[[ Input, beginning ]]

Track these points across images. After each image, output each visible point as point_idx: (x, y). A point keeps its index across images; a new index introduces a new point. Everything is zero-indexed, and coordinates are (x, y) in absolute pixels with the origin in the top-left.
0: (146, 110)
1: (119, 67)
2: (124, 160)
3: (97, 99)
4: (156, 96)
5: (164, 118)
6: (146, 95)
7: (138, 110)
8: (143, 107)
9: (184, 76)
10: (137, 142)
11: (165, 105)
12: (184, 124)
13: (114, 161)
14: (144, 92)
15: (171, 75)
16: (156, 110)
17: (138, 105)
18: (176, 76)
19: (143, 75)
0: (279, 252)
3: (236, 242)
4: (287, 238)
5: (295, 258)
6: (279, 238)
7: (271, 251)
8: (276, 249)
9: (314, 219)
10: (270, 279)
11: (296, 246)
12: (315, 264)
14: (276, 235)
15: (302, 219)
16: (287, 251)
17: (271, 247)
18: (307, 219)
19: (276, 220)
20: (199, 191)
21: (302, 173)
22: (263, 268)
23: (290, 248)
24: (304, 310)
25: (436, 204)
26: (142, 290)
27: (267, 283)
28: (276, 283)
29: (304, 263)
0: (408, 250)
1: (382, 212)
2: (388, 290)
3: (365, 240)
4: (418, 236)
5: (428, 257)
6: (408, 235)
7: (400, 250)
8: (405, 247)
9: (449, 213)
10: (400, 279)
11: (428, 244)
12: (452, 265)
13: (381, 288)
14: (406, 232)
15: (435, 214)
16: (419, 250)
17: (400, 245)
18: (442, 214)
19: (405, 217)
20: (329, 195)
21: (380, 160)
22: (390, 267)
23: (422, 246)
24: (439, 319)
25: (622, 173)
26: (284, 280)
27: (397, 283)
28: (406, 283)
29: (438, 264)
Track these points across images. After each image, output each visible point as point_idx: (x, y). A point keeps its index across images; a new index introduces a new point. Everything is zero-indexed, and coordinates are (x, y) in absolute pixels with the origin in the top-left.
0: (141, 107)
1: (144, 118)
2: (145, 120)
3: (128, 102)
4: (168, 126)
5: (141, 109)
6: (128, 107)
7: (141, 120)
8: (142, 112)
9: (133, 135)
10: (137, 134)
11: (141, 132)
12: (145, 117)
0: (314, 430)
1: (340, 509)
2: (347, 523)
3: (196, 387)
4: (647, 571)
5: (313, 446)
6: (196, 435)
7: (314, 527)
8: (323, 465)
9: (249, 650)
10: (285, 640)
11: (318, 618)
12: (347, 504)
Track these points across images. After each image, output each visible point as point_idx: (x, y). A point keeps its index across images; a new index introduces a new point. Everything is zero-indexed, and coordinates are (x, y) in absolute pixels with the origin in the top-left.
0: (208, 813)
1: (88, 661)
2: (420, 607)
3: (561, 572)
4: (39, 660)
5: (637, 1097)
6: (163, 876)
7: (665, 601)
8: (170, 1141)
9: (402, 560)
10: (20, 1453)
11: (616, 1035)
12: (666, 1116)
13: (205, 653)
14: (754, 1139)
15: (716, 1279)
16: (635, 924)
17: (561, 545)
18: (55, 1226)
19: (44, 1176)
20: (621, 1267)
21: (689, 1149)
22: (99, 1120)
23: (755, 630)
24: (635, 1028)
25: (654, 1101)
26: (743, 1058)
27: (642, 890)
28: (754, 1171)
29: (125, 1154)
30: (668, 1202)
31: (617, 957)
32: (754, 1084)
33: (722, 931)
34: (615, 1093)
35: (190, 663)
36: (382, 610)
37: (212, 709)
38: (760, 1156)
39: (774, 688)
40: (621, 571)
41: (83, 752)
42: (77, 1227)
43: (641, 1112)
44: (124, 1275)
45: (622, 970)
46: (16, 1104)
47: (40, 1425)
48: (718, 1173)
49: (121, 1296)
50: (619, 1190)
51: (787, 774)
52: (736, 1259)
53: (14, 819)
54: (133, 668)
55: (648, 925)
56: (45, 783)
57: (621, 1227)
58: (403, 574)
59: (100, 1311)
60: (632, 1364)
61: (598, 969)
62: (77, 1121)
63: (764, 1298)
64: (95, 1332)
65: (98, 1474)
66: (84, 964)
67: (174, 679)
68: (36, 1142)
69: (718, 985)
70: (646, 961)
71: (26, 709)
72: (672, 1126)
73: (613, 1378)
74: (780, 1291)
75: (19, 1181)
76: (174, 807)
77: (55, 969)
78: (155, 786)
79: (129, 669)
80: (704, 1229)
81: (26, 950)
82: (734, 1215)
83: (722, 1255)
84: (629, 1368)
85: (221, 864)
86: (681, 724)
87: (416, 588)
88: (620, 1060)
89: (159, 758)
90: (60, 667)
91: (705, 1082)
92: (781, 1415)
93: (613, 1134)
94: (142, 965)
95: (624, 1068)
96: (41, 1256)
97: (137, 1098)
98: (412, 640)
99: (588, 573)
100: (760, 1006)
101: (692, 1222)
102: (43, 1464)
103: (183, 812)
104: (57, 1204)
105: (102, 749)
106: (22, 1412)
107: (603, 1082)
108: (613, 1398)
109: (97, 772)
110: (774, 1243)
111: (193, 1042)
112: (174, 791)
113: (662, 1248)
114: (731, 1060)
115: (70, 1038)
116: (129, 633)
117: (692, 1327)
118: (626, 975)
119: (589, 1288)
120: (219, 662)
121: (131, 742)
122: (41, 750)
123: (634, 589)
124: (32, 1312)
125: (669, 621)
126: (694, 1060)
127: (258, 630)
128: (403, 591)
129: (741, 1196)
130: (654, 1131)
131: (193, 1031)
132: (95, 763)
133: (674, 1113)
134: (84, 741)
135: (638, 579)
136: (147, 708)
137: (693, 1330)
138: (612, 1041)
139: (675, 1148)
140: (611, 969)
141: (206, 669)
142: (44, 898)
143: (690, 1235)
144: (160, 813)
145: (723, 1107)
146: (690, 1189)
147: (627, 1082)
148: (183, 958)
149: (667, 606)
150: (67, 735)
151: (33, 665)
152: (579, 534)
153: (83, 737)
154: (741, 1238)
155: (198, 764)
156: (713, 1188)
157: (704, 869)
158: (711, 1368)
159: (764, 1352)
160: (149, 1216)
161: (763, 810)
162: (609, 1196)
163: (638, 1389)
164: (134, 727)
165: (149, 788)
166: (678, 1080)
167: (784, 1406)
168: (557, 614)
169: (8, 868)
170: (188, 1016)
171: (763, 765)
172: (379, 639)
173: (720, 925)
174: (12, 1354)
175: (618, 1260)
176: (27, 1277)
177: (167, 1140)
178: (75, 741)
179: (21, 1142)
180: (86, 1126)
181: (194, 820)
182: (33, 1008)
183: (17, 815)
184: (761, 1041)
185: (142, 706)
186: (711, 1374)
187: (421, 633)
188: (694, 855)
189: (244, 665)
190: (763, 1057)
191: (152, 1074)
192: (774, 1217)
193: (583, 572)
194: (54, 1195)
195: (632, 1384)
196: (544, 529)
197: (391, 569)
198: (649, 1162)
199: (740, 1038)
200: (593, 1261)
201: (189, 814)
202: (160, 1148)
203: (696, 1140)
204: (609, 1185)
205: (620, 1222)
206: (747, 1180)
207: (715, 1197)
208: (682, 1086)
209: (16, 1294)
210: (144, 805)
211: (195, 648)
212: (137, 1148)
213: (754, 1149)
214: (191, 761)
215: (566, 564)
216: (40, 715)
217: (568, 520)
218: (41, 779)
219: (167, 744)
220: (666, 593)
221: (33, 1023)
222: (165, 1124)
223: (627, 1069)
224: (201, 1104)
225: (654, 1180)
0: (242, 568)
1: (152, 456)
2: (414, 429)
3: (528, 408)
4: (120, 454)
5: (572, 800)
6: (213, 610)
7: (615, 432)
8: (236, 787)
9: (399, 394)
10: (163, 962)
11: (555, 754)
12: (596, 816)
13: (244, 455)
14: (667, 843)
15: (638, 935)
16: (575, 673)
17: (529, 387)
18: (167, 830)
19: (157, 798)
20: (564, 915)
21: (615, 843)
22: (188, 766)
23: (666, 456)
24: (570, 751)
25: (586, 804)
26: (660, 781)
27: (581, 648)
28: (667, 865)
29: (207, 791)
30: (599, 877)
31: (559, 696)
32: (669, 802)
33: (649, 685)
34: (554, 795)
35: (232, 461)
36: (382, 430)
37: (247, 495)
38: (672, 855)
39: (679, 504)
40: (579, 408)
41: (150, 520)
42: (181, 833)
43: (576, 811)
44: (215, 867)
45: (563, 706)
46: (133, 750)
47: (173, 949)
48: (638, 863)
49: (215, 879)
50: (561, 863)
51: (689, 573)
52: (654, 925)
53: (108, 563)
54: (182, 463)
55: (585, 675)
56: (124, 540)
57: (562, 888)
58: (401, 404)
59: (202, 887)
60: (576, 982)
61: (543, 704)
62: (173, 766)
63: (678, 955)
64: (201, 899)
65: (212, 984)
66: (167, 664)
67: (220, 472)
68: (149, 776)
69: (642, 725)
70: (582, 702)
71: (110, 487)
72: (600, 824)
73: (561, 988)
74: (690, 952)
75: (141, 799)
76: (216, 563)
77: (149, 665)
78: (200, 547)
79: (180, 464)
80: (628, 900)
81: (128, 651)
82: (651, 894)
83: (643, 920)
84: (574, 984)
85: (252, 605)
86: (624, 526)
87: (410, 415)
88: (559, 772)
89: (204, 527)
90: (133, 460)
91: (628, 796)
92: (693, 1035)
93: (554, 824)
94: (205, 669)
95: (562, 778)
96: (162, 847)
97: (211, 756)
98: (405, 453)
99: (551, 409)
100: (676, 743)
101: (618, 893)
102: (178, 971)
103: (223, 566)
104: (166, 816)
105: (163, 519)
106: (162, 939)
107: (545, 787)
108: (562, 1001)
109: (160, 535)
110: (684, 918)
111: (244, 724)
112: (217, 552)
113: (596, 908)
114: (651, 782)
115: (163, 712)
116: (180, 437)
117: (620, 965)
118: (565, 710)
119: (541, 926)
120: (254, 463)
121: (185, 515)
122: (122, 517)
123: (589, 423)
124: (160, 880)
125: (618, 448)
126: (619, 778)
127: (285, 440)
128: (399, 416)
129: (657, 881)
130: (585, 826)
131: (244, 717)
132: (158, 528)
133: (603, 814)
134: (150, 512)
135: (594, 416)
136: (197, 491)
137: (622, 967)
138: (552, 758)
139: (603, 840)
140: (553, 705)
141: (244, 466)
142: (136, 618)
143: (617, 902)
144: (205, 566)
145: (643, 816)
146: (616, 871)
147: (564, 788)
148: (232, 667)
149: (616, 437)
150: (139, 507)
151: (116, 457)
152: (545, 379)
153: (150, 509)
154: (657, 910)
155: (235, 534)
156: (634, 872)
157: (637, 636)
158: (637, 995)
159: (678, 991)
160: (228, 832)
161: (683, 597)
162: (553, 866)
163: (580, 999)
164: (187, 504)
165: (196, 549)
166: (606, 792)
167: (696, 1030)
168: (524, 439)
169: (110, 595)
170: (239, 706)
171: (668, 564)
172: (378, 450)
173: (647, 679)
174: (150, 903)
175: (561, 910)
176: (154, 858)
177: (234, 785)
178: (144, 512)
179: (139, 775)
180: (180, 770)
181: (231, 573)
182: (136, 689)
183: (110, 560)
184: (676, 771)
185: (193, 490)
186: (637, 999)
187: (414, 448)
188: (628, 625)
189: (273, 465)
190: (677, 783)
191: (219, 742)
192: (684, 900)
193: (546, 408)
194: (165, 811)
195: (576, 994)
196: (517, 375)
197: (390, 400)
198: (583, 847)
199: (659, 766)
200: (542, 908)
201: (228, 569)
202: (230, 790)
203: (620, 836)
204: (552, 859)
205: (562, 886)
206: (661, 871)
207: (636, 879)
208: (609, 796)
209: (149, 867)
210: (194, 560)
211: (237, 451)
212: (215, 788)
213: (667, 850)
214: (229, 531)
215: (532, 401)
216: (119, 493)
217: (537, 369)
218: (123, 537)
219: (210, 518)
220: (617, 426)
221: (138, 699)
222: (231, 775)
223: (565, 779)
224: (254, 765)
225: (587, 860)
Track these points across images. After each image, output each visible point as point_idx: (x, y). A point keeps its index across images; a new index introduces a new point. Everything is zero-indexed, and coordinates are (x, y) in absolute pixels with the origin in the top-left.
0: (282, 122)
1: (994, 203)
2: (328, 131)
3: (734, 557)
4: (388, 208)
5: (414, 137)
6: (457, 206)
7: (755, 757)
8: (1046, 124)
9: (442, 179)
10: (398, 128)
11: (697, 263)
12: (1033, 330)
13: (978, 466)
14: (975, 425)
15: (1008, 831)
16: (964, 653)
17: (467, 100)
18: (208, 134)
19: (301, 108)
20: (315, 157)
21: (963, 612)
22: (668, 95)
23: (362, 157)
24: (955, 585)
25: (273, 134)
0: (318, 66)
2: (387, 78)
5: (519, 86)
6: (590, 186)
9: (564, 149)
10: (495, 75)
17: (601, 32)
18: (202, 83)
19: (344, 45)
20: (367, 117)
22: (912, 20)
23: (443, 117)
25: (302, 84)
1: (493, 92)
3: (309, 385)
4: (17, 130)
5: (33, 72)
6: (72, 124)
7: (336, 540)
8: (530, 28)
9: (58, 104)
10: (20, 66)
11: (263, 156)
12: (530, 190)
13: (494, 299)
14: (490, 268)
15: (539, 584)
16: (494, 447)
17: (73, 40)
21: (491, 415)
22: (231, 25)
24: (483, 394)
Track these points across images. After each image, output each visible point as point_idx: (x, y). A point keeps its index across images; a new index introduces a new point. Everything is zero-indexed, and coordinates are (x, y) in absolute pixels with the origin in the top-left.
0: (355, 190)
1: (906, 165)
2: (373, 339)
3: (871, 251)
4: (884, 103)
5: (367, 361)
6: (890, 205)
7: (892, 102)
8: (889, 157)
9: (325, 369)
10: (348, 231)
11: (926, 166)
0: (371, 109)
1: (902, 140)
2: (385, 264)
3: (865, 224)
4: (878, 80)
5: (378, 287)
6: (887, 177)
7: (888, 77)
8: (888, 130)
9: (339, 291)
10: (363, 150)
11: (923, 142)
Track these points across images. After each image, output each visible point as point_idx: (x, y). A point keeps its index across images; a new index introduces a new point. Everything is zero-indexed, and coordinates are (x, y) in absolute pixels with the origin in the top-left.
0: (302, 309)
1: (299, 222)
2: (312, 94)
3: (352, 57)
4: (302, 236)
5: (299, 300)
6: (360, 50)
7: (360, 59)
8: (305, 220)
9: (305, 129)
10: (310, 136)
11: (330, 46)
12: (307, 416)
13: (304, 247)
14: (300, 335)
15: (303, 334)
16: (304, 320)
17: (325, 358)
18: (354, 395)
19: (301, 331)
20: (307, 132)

[[ Input, end ]]

Exercise - Reproduce the lines of the material verbatim, from the line with "20: (199, 191)" to the line with "19: (405, 217)", including both of those lines.

Result -
20: (199, 191)
21: (302, 173)
22: (263, 268)
23: (290, 248)
24: (304, 310)
25: (436, 204)
26: (142, 290)
27: (267, 283)
28: (276, 283)
29: (304, 263)
0: (408, 250)
1: (382, 212)
2: (388, 290)
3: (365, 240)
4: (418, 236)
5: (428, 257)
6: (408, 235)
7: (400, 250)
8: (405, 247)
9: (449, 213)
10: (400, 279)
11: (428, 244)
12: (452, 265)
13: (381, 288)
14: (406, 232)
15: (435, 214)
16: (419, 250)
17: (400, 245)
18: (442, 214)
19: (405, 217)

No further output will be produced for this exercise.